Text Z of the rongorongo corpus, also known as Poike, is a palimpsest inscription that may be one of two dozen surviving rongorongo texts. The authenticity of the upper text is in question.

==Other names==
Z is the standard designation, continuing from Barthel (1958). Fischer (1997) numbers it among the imitative pieces made for tourists as T4.

==Location==
Chilean National Museum of Natural History, Santiago. Catalog # 12060.

==Description==
A small light-weight piece, 10.7 × 5.8 × 2.7 cm, of unknown wood and darkened with age. One end has been beveled to a sharp edge, the other, broken off and smoothed. Side a is badly cracked. It is the smallest intact piece.

==Provenance==
In 1937 José Paté discovered this tablet by the foundations of the ruins of a stone house near ahu Mahatua, the home village of Metoro Taua Ure, Bishop Jaussen's informant, at the base of Poike Volcano, near the cave Aka o Keke that contains a few crude rongorongo-type petroglyphs. Paté gave the tablet to Father Sebastian, who then donated it to the Santiago museum in 1938.

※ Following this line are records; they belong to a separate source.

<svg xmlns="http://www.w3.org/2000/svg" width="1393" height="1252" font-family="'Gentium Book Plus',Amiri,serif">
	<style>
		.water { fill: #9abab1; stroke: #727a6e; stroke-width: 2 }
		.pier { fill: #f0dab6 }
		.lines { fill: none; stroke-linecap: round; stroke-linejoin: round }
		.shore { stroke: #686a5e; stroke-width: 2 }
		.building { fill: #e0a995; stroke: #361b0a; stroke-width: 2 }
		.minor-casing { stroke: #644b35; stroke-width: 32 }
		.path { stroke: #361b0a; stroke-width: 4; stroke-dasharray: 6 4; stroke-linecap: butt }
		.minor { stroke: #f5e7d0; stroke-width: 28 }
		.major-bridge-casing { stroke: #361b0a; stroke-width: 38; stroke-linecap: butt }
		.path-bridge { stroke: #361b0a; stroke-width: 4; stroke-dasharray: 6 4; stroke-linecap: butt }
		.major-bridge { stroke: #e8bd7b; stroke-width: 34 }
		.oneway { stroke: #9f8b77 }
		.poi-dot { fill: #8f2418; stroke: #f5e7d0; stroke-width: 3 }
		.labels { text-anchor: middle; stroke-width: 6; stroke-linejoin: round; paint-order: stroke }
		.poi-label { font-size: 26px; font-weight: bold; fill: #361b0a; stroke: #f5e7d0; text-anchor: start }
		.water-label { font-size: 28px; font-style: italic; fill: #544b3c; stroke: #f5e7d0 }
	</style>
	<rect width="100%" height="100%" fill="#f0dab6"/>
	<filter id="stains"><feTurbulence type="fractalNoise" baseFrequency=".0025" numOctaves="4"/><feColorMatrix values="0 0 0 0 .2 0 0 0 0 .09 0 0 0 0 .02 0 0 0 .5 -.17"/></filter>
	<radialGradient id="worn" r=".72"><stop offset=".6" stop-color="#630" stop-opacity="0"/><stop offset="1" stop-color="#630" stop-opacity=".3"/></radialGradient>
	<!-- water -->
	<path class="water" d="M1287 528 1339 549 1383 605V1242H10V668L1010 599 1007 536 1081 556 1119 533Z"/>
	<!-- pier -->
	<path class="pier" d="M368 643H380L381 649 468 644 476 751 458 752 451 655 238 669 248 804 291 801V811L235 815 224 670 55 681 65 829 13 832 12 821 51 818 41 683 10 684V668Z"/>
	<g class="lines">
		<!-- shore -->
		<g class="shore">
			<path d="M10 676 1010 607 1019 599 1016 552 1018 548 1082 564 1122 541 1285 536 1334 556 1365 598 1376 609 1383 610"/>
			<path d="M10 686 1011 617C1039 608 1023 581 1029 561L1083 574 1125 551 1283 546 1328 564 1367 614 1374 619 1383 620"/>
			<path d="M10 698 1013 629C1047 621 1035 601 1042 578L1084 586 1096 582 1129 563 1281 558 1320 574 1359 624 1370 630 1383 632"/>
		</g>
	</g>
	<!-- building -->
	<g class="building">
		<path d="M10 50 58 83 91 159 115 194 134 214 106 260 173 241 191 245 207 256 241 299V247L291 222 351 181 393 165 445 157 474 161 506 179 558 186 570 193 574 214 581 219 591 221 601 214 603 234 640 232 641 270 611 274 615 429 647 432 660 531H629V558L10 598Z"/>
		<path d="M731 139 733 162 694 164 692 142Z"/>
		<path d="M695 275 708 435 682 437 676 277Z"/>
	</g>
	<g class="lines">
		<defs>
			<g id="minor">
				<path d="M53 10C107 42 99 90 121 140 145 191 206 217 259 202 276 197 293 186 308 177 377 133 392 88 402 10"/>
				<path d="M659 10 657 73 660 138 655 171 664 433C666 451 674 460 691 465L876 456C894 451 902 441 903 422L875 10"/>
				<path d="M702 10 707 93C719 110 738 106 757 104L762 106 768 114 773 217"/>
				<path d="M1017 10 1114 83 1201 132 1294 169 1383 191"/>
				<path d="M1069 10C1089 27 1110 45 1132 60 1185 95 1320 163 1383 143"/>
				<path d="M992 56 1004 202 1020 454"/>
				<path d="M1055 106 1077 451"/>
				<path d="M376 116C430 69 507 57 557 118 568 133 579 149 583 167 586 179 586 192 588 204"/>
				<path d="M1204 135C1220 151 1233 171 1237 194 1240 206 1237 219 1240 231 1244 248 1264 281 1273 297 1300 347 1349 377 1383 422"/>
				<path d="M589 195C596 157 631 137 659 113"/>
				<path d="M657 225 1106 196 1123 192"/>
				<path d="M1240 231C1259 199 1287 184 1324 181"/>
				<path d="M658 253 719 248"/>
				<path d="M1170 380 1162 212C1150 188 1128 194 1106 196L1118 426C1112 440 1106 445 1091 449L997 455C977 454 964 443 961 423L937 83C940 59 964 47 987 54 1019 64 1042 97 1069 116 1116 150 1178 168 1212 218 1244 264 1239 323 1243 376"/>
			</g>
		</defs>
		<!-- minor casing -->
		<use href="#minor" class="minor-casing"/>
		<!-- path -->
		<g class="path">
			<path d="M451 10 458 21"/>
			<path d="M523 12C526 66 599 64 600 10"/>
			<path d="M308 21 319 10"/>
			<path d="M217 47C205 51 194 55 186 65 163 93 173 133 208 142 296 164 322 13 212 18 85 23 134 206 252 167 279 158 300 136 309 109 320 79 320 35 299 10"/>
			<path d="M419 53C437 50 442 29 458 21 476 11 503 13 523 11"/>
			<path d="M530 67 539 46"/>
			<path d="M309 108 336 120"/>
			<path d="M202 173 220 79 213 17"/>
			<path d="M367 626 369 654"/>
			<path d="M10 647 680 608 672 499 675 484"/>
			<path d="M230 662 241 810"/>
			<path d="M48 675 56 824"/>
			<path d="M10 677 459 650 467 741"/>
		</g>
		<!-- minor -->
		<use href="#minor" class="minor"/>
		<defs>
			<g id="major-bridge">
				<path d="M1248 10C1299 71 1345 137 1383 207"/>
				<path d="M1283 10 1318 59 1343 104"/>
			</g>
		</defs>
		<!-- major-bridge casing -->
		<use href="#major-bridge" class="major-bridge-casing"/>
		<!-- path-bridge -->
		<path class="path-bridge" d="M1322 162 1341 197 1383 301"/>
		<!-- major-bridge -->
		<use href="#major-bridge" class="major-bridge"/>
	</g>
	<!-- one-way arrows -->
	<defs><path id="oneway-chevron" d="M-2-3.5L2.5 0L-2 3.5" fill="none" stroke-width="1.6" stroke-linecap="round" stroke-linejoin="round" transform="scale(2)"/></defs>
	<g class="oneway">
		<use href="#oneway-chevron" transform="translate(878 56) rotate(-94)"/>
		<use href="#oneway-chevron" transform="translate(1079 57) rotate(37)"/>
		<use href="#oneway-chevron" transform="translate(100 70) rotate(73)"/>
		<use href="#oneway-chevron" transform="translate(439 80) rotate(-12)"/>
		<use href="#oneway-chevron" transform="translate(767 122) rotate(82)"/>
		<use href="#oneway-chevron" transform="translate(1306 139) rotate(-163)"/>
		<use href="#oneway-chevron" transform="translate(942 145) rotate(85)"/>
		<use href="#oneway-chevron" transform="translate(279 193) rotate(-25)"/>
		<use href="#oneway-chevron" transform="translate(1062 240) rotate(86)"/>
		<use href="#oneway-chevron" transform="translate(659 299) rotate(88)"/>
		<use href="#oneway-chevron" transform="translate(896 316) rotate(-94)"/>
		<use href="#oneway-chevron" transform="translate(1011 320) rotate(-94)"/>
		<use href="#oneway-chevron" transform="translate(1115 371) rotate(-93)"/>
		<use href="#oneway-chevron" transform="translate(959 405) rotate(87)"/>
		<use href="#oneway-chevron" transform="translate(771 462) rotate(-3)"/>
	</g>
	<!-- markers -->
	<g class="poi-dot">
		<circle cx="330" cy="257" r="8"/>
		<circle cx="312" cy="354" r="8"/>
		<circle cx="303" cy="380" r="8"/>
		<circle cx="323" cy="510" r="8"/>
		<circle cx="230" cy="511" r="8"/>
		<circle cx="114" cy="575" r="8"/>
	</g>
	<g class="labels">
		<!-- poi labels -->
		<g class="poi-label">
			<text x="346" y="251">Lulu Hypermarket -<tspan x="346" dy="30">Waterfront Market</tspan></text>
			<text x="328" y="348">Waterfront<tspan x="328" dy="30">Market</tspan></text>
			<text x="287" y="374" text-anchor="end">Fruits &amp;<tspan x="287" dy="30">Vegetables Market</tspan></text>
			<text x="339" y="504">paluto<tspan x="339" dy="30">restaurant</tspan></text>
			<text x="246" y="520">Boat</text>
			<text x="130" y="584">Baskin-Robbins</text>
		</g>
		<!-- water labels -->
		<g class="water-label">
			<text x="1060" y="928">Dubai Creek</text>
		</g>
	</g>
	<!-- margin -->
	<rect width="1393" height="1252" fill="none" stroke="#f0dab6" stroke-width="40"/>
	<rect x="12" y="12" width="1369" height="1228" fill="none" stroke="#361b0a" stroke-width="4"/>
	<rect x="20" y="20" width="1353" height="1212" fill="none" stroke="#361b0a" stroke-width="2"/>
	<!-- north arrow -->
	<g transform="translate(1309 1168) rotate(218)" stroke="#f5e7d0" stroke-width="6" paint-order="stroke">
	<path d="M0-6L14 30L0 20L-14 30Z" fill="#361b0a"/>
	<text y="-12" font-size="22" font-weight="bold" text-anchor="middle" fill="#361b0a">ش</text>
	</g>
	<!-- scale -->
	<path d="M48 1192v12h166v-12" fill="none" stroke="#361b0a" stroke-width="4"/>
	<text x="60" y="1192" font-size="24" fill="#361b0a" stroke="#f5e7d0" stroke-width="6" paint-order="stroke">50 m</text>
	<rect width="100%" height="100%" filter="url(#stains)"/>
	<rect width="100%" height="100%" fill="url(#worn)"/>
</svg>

The authenticity of the piece is immediately suspect because it is not boustrophedon, typical of early forgeries. However, Fischer (1997) suspects that it may be a palimpsest, that someone had carved an imitative inscription over an authentic but by then illegible text, and that it was somehow forgotten rather than sold. It may have also been an attempt to revive rongorongo for personal reasons.

==Text==
Fischer (1997) reports that in strong light four lines of imitative (crude, non-boustrophedon) script are visible on both sides, but that "in indirect light there are fainter traces of smaller rongorongo glyphs in six or seven lines on each side." The smaller hand implies a second scribe. Even the cruder glyphs are only partially legible, with some 55 "trace elements" remaining.

- Barthel
Barthel did not transcribe this text.

- Fischer
Fischer does not believe the legible text to be genuine, and was unable to transcribe the underlying text.